The HRH-CSED-K accommodates standard IVC-compatible mouse and rat cages (up to 80 mice or 10 rats per run), with uniform airflow distribution verified via tracer gas mapping (SF₆ pulse injection). Chamber geometry ensures >90% spatial homogeneity of target gas concentrations (per ASTM D6196-20 Annex A3). All operational parameters comply with regulatory frameworks governing inhalation toxicology: OECD TG 403 (acute), TG 412 (28-day), TG 413 (90-day), and TG 436 (stepwise acute); additionally aligned with US EPA OPPTS 870.1300 and ISO 10993-12 for biocompatibility assessment of inhaled materials. Data integrity meets FDA 21 CFR Part 11 requirements through electronic audit trails, user-access controls, and immutable raw-data archiving.

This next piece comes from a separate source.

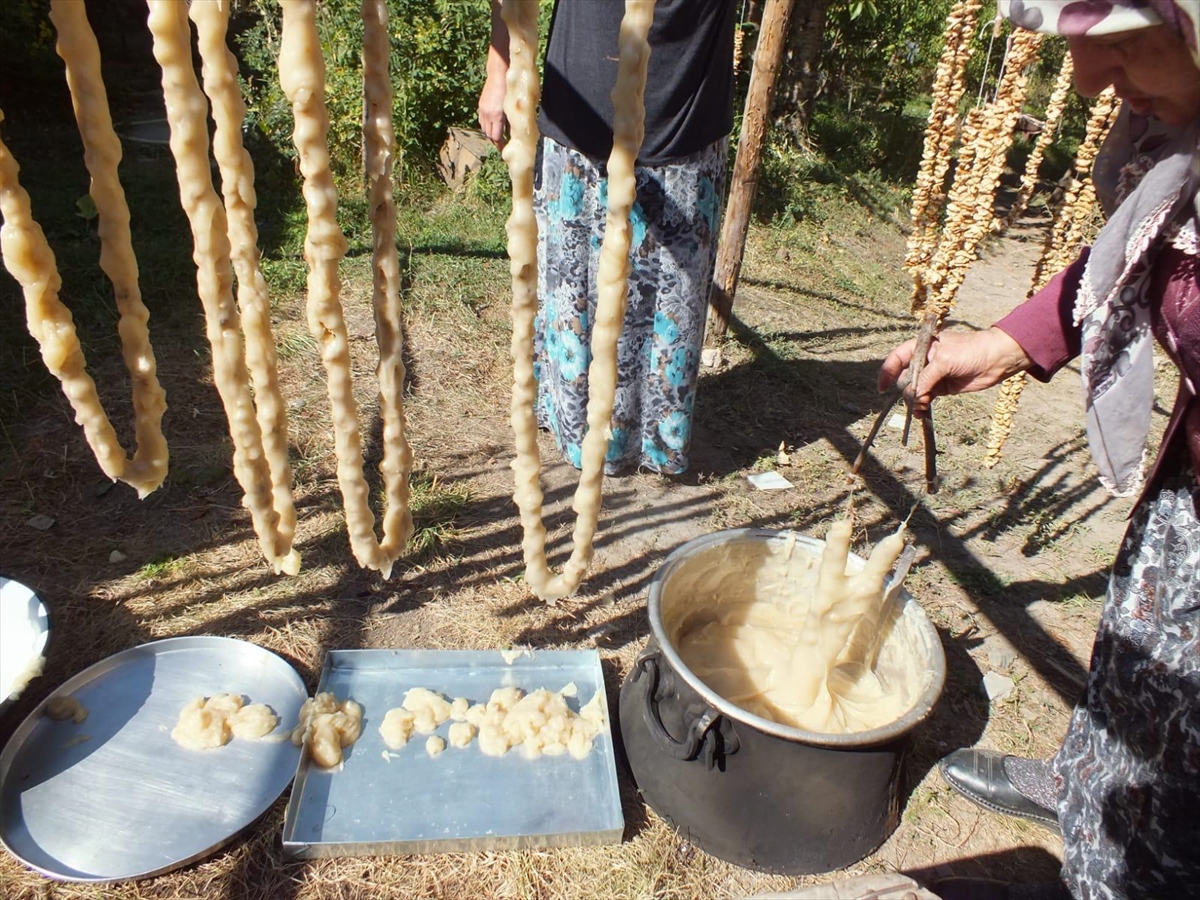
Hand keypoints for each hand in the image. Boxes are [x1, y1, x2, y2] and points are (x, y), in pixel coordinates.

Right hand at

Software & Data Management

Embedded firmware (v3.2+) provides intuitive configuration of exposure profiles—including ramped concentration gradients, multi-stage oxygen modulation, and timed pressure cycling—with pre-loaded templates for OECD-compliant protocols. All measurements are stored in encrypted SQLite databases with automatic daily backup to external USB drives. Export options include CSV (for Excel/Prism), PDF reports (with embedded trend plots), and XML (for LIMS integration). Audit logs record operator ID, timestamp, parameter changes, and alarm acknowledgments—fully traceable for GLP/GMP inspections. Optional remote monitoring via secure HTTPS API enables centralized lab management across multi-chamber installations.

Applications

• Environmental toxicology: assessment of urban air pollutants (NO₂, O₃, PM-bound VOCs), wildfire smoke condensates, and indoor formaldehyde emissions.
• Pharmaceutical safety pharmacology: evaluation of inhaled drug candidates’ respiratory tract irritation, systemic bioavailability, and pulmonary deposition kinetics.
• Occupational health research: simulation of industrial exposure scenarios (e.g., welding fumes, solvent vapors, confined-space CO accumulation).
• Radiation biology: combined low-dose ionizing radiation + hypoxia exposure to model tumor microenvironment responses.
• Veterinary toxicology: species-specific sensitivity profiling for agricultural chemical vapors and livestock barn air contaminants.
• Military CBRN defense: testing of decontamination efficacy and prophylactic countermeasures against chemical warfare agent simulants.

FAQ

What exposure durations does the HRH-CSED-K support?
The system supports exposures from 15 minutes (acute irritancy screening) to continuous 90-day protocols (subchronic toxicity), with programmable intermittent cycles (e.g., 6 h on / 18 h off) to model shift-work or episodic environmental exposure.
Can it operate under hypobaric or hyperbaric conditions?
Yes—the chamber’s pressure control module permits stable operation at −200 Pa to +200 Pa differential pressure relative to ambient, enabling simulation of high-altitude (hypobaric) or pressurized cabin (hyperbaric) environments when paired with external pressure vessels.
Is calibration traceable to national standards?
All gas sensors (O₂, CO₂, humidity, temperature) are factory-calibrated against NIST-traceable reference standards; optional annual on-site recalibration service includes full metrological documentation compliant with ISO/IEC 17025.
How is animal welfare maintained during extended exposures?
Integrated environmental redundancy (dual O₂ sensors, fail-safe exhaust override, emergency air purge) and continuous behavioral monitoring via optional IR video feed ensure adherence to ARRIVE 2.0 guidelines and institutional IACUC requirements.
Does the system support Good Laboratory Practice (GLP) validation?
Yes—validation packages include IQ/OQ/PQ protocols, URS documentation, and test reports for temperature uniformity, flow linearity, pressure stability, and gas mixing accuracy—all generated per OECD 185 and FDA GLP regulations.